What is required:
Transcribe the data verbatim and drop its images.

Record set:

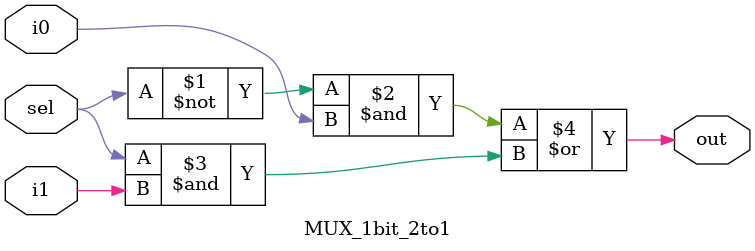
<source format=v>
module MUX_1bit_2to1 (
    input i0, i1, sel,
    output out
);
    assign out = (~sel & i0) | (sel & i1);
endmodule

</source>
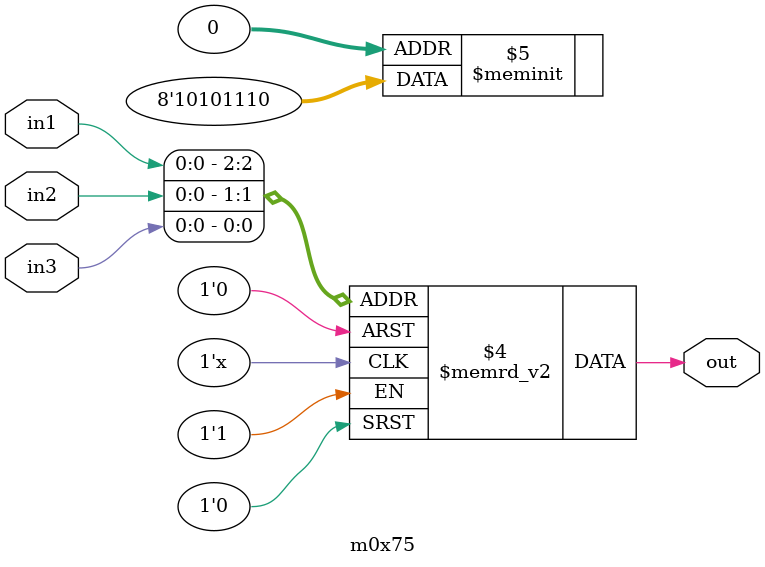
<source format=v>
module m0x75(output out, input in1, in2, in3);

   always @(in1, in2, in3)
     begin
        case({in1, in2, in3})
          3'b000: {out} = 1'b0;
          3'b001: {out} = 1'b1;
          3'b010: {out} = 1'b1;
          3'b011: {out} = 1'b1;
          3'b100: {out} = 1'b0;
          3'b101: {out} = 1'b1;
          3'b110: {out} = 1'b0;
          3'b111: {out} = 1'b1;
        endcase // case ({in1, in2, in3})
     end // always @ (in1, in2, in3)

endmodule // m0x75
</source>
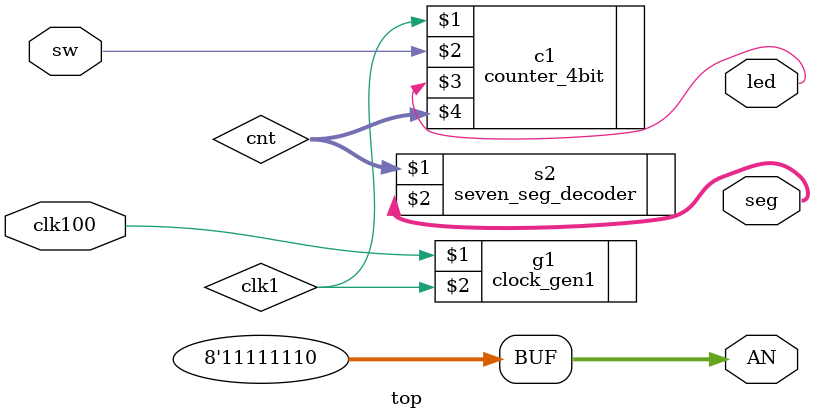
<source format=v>
`timescale 1ns / 1ps


module top(sw, clk100, led, seg, AN);

    input       sw;
    input       clk100;
    output      led;
    output      [6:0] seg;
    output      [7:0] AN;
    
    wire clk1;
    wire [3:0] cnt;
    
    assign AN = 8'b1111_1110;
    
    //                          (clk   , clkSlow)
    clock_gen1          g1      (clk100,    clk1);
    
    //                          (clk,   clk_en, carry_out,  Q)
    counter_4bit        c1      (clk1,  sw,     led,        cnt);
    
    //                          (SW , seg)
    seven_seg_decoder   s2      (cnt, seg);

endmodule

</source>
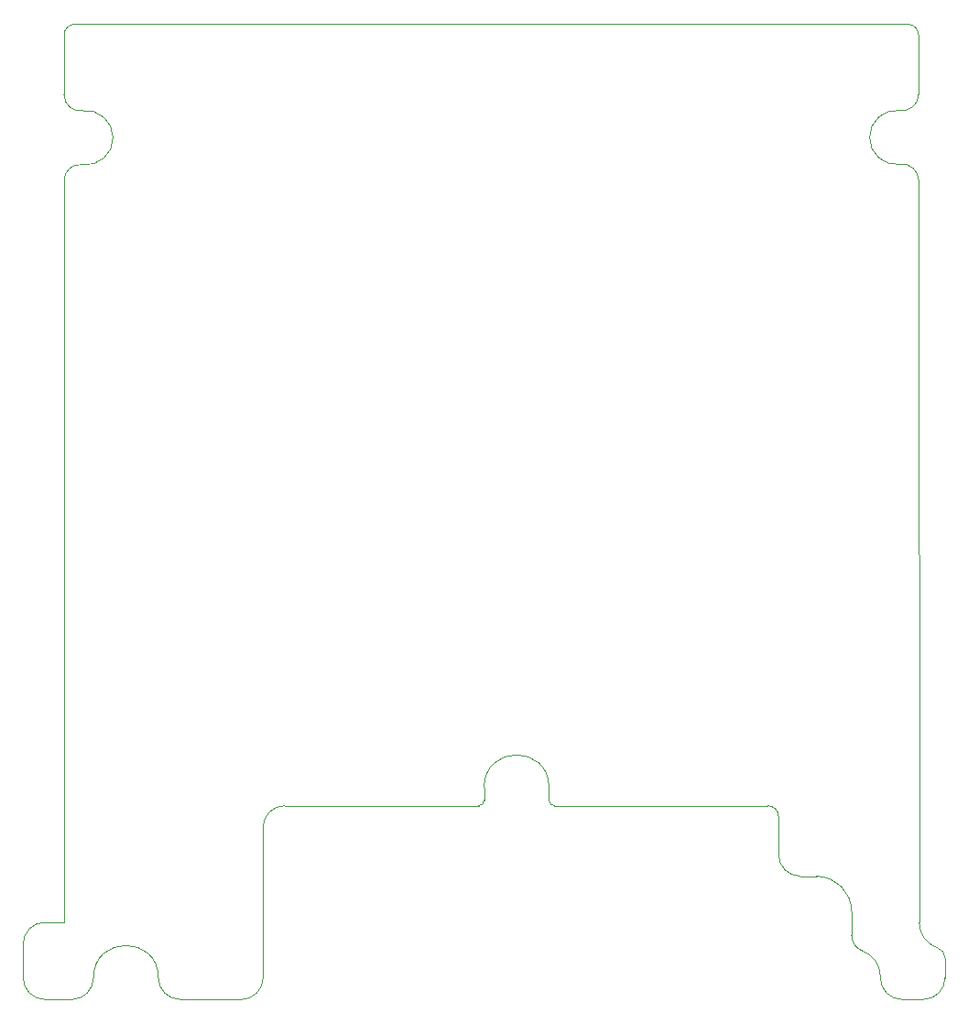
<source format=gbr>
%TF.GenerationSoftware,Altium Limited,Altium Designer,25.8.1 (18)*%
G04 Layer_Color=0*
%FSLAX45Y45*%
%MOMM*%
%TF.SameCoordinates,E40C52F6-B12D-486C-AAC2-1DB2447C0C70*%
%TF.FilePolarity,Positive*%
%TF.FileFunction,Profile,NP*%
%TF.Part,Single*%
G01*
G75*
%TA.AperFunction,Profile*%
%ADD111C,0.02540*%
D111*
X0Y200000D02*
G03*
X200000Y0I200000J0D01*
G01*
X450000D01*
D02*
G03*
X650000Y200001I-0J200000D01*
G01*
D02*
G02*
X1250000Y200001I300000J0D01*
G01*
D02*
G03*
X1450000Y0I200000J-1D01*
G01*
X2017500D01*
D02*
G03*
X2217500Y200000I-1J200000D01*
G01*
Y1591238D01*
D02*
G02*
X2417500Y1791238I200000J-0D01*
G01*
X4211155Y1791238D01*
D02*
G03*
X4261155Y1841238I-1J50000D01*
G01*
Y1961238D01*
D02*
G02*
X4861155Y1961238I300000J0D01*
G01*
X4861155Y1841238D01*
D02*
G03*
X4911155Y1791238I50000J-1D01*
G01*
X6883599D01*
D02*
G02*
X6983599Y1691238I0J-100000D01*
G01*
Y1339500D01*
D02*
G03*
X7183600Y1139500I200000J0D01*
G01*
X7333599Y1139500D01*
D02*
G02*
X7658599Y814500I0J-325000D01*
G01*
Y590972D01*
D02*
G03*
X7757993Y449767I150000J0D01*
G01*
D02*
G02*
X7924500Y213224I-84778J-236552D01*
G01*
Y200000D01*
D02*
G03*
X8124500Y0I200000J0D01*
G01*
X8322000D01*
D02*
G03*
X8522000Y200000I0J200000D01*
G01*
Y382361D01*
D02*
G03*
X8453767Y477181I-100000J0D01*
G01*
D02*
G02*
X8283186Y714045I79418J237050D01*
G01*
X8278075Y7575134D01*
D02*
G03*
X8109404Y7720076I-148670J-2396D01*
G01*
D02*
G02*
X8109033Y8218158I-33805J249016D01*
G01*
D02*
G03*
X8277488Y8363351I19782J147367D01*
G01*
X8277077Y8915813D01*
D02*
G03*
X8188803Y9015049I-100000J-74D01*
G01*
X477500D01*
D02*
G03*
X377500Y8915049I0J-100000D01*
G01*
Y8362694D01*
D02*
G03*
X546081Y8215341I148690J0D01*
G01*
D02*
G02*
X546081Y7717259I33619J-249041D01*
G01*
D02*
G03*
X377500Y7569906I-19892J-147352D01*
G01*
Y713165D01*
X200334Y713461D01*
D02*
G03*
X0Y513462I-334J-200000D01*
G01*
Y200000D01*
%TF.MD5,6d26ef442b9623a73b5637335f8f70c2*%
M02*

</source>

Solution for this task:
<source format=v>
module MUX_1bit_2to1 (
    input i0, i1, sel,
    output out
);
    assign out = (~sel & i0) | (sel & i1);
endmodule

</source>
<source format=v>
module m0x75(output out, input in1, in2, in3);

   always @(in1, in2, in3)
     begin
        case({in1, in2, in3})
          3'b000: {out} = 1'b0;
          3'b001: {out} = 1'b1;
          3'b010: {out} = 1'b1;
          3'b011: {out} = 1'b1;
          3'b100: {out} = 1'b0;
          3'b101: {out} = 1'b1;
          3'b110: {out} = 1'b0;
          3'b111: {out} = 1'b1;
        endcase // case ({in1, in2, in3})
     end // always @ (in1, in2, in3)

endmodule // m0x75
</source>
<source format=v>
`timescale 1ns / 1ps


module top(sw, clk100, led, seg, AN);

    input       sw;
    input       clk100;
    output      led;
    output      [6:0] seg;
    output      [7:0] AN;
    
    wire clk1;
    wire [3:0] cnt;
    
    assign AN = 8'b1111_1110;
    
    //                          (clk   , clkSlow)
    clock_gen1          g1      (clk100,    clk1);
    
    //                          (clk,   clk_en, carry_out,  Q)
    counter_4bit        c1      (clk1,  sw,     led,        cnt);
    
    //                          (SW , seg)
    seven_seg_decoder   s2      (cnt, seg);

endmodule

</source>
<source format=gbr>
%TF.GenerationSoftware,Altium Limited,Altium Designer,25.8.1 (18)*%
G04 Layer_Color=0*
%FSLAX45Y45*%
%MOMM*%
%TF.SameCoordinates,E40C52F6-B12D-486C-AAC2-1DB2447C0C70*%
%TF.FilePolarity,Positive*%
%TF.FileFunction,Profile,NP*%
%TF.Part,Single*%
G01*
G75*
%TA.AperFunction,Profile*%
%ADD111C,0.02540*%
D111*
X0Y200000D02*
G03*
X200000Y0I200000J0D01*
G01*
X450000D01*
D02*
G03*
X650000Y200001I-0J200000D01*
G01*
D02*
G02*
X1250000Y200001I300000J0D01*
G01*
D02*
G03*
X1450000Y0I200000J-1D01*
G01*
X2017500D01*
D02*
G03*
X2217500Y200000I-1J200000D01*
G01*
Y1591238D01*
D02*
G02*
X2417500Y1791238I200000J-0D01*
G01*
X4211155Y1791238D01*
D02*
G03*
X4261155Y1841238I-1J50000D01*
G01*
Y1961238D01*
D02*
G02*
X4861155Y1961238I300000J0D01*
G01*
X4861155Y1841238D01*
D02*
G03*
X4911155Y1791238I50000J-1D01*
G01*
X6883599D01*
D02*
G02*
X6983599Y1691238I0J-100000D01*
G01*
Y1339500D01*
D02*
G03*
X7183600Y1139500I200000J0D01*
G01*
X7333599Y1139500D01*
D02*
G02*
X7658599Y814500I0J-325000D01*
G01*
Y590972D01*
D02*
G03*
X7757993Y449767I150000J0D01*
G01*
D02*
G02*
X7924500Y213224I-84778J-236552D01*
G01*
Y200000D01*
D02*
G03*
X8124500Y0I200000J0D01*
G01*
X8322000D01*
D02*
G03*
X8522000Y200000I0J200000D01*
G01*
Y382361D01*
D02*
G03*
X8453767Y477181I-100000J0D01*
G01*
D02*
G02*
X8283186Y714045I79418J237050D01*
G01*
X8278075Y7575134D01*
D02*
G03*
X8109404Y7720076I-148670J-2396D01*
G01*
D02*
G02*
X8109033Y8218158I-33805J249016D01*
G01*
D02*
G03*
X8277488Y8363351I19782J147367D01*
G01*
X8277077Y8915813D01*
D02*
G03*
X8188803Y9015049I-100000J-74D01*
G01*
X477500D01*
D02*
G03*
X377500Y8915049I0J-100000D01*
G01*
Y8362694D01*
D02*
G03*
X546081Y8215341I148690J0D01*
G01*
D02*
G02*
X546081Y7717259I33619J-249041D01*
G01*
D02*
G03*
X377500Y7569906I-19892J-147352D01*
G01*
Y713165D01*
X200334Y713461D01*
D02*
G03*
X0Y513462I-334J-200000D01*
G01*
Y200000D01*
%TF.MD5,6d26ef442b9623a73b5637335f8f70c2*%
M02*

</source>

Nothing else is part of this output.